As the Middle East broadcast industry becomes increasingly reliant on digital technology, many of the region’s largest IT vendors are eyeing new opportunities in the sector.

IT departments of the region's television broadcasters have been faced with a difficult task of late, working hard to select and implement new technology in order to ensure their content acquisition and transmission systems are future-proofed.

Due to the limited amount of satellite bandwidth available within the local market however, it is no secret that very few broadcasters in the MENA region are currently broadcasting in high definition (HD).

Nonetheless, this doesn't mean that the industry is not HD-ready. The implementation of new technologies has dominated IT departments right across the content delivery sector in recent years, and were more space available, many would be ready to make the switch to HD immediately.

The Middle East's content delivery glut has not put a halt to new technology in the industry however, but resulted in a shift in focus among many broadcasters, which have since begun implementing the latest in IPTV technology.

Since then, some of the region's - and indeed the world's - largest IT vendors have arrived in the media sector with a sudden focus on the now almost totally computerised industry through a series of acquisitions and a range of new HD or IPTV products.

One such IT company that has leaped headlong into the industry in recent years is Cisco Systems. The networking specialist was boosted by the 2006 acquisition of Scientific Atlanta, which specialises in IPTV and switched digital video systems for service providers.

Adrian Pickering, executive director of emerging markets for Cisco Systems, says the company is attempting to accommodate for new trends in the field of content delivery technology, with a focus on the evolution and distribution of datacentres.

"With the increase in digital content, broadcasters and telco service providers are looking to evolve and virtualise their datacentres. The most effective way of distributing content and utilising the network is not by having all content located in the same place - you really want to have distributed architecture because if you don't, you are not going to utilise your transport network as effectively as you otherwise could," he says.

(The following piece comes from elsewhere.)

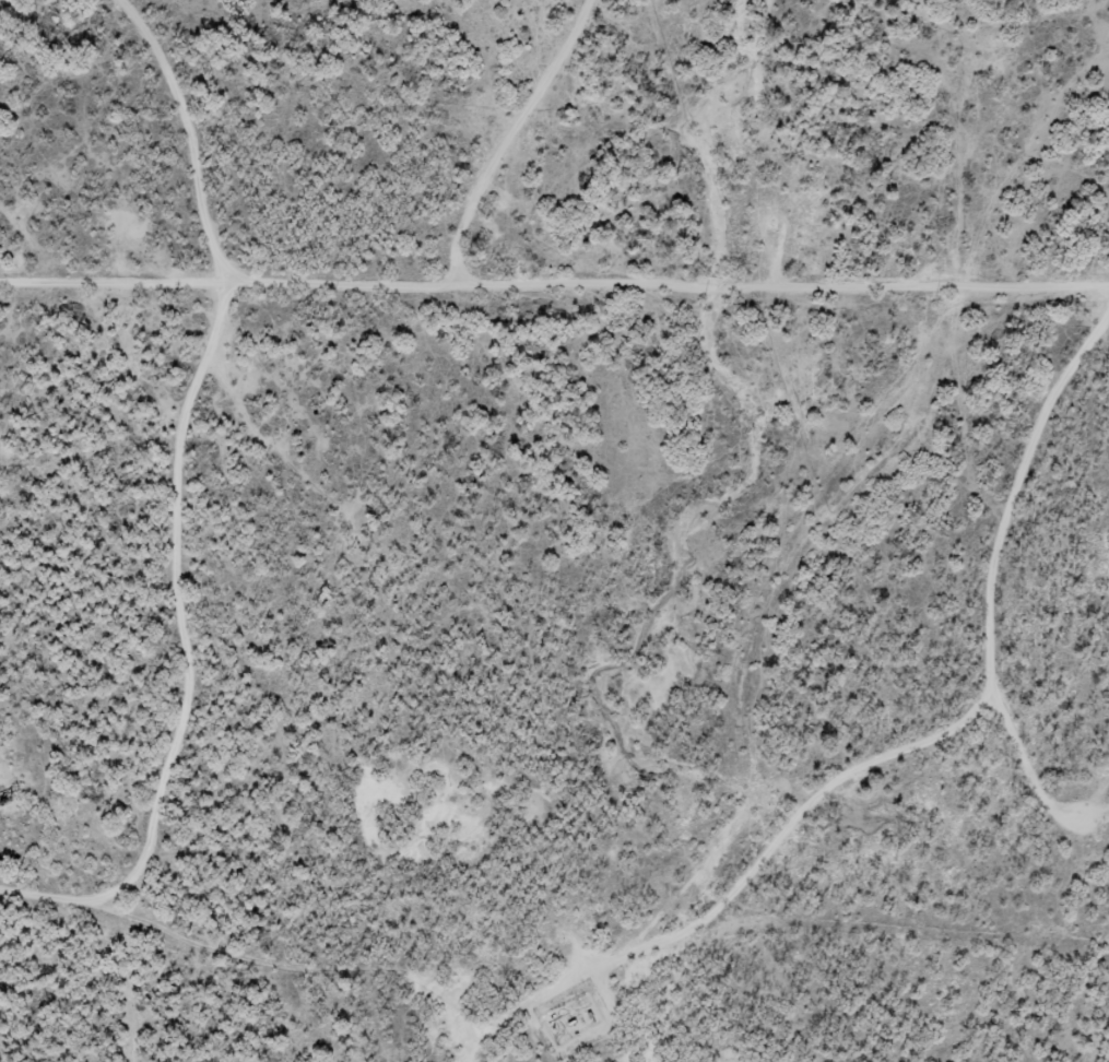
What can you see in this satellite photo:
road: (973, 191)
road: (1043, 295)
road: (954, 763)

"We are currently developing a platform that has the intelligence to anticipate viewer preferences and now that we are delivering entertainment over IPTV, we can take a much more detailed, granular approach to viewing habits," continues Pickering.

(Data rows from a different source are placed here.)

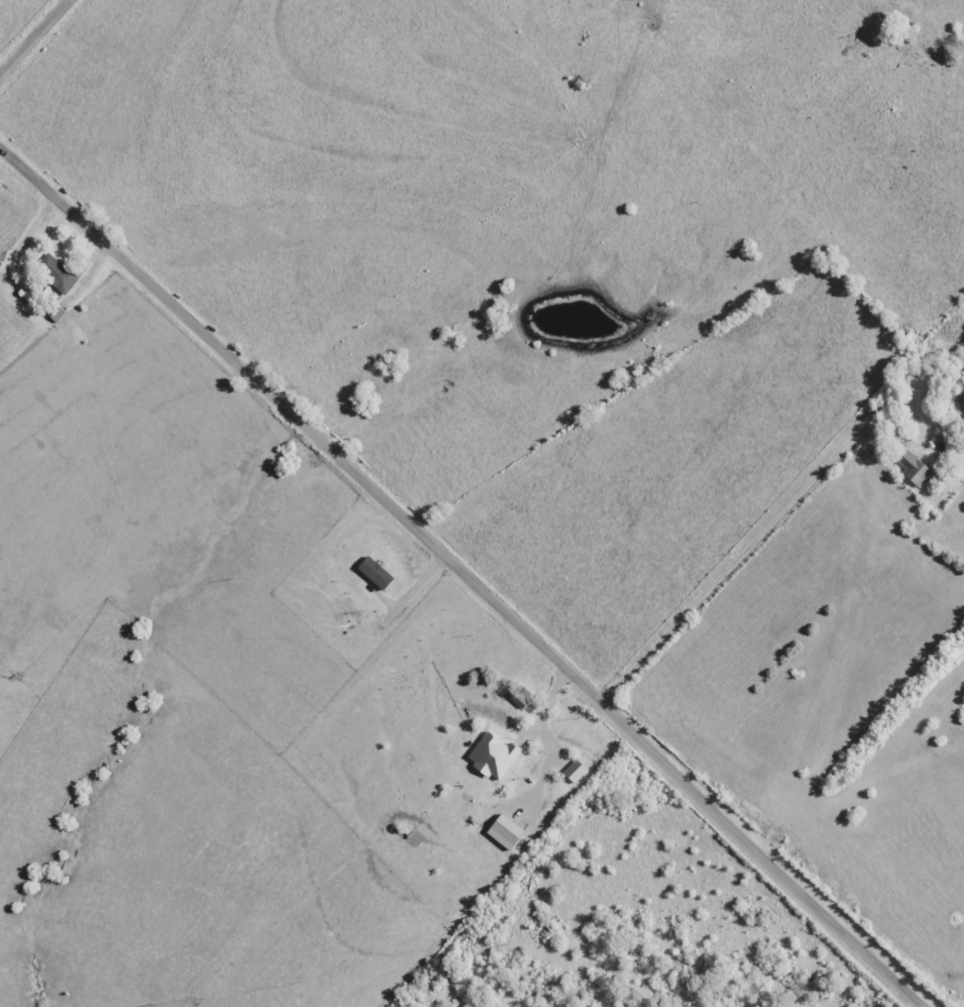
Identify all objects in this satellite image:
road: (35, 39)
building: (59, 277)
building: (56, 314)
building: (914, 470)
building: (375, 573)
road: (717, 573)
road: (460, 579)
building: (493, 757)
building: (575, 772)
building: (505, 832)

Allowing for increased monitoring of viewing trends is one of the major benefits of IPTV when compared to more traditional delivery methods. However, many broadcasters in the Middle East are still reluctant to embrace this new technology.

The same goes for the adoption of HD technology in the Middle East. While some broadcasters are technologically prepared for the inevitable shift, many others are still biding their time, until more satellite bandwidth space is made available.

Haitham Dargouth, head of technical and broadcast for CNBC, says the Middle East's content delivery industry is considerably lacking compared to the rest of the world in regard to the adoption of new technology.

"The Middle East is definitely behind in this area," says Dargouth. "The US and Europe have almost universally adopted new technology and are moving ahead with it but in the Middle East only a few channels are doing so. I don't think vendors are the main cause for this trend.

"For example, in Europe, the infrastructure is already there for broadcasters to move ahead with the technology, but we don't have that here. In our region, 99% of broadcasters are waiting for more satellite bandwidth to become available before they make the switch," he adds.

Dargouth does not believe the entry of some of the bigger IT vendors into the broadcast industry will dramatically alter the situation. He says that traditional broadcast technology vendors will continue to dominate the content delivery sector, while IT giants will be popular choices for extra tools on the periphery of the industry.

"These big IT companies may step in and take a portion of the market, but I don't think they will ever replace traditional broadcast technology manufacturers," comments Dargouth.

"The main thing that will help them to claim a big market share is simply having quality products and I doubt that companies new to the field could replace those that have been working with the industry for 30 or more years. These companies will always provide helpful tools but I don't think they will ever create products that will become a major part of the broadcast machine," he continues.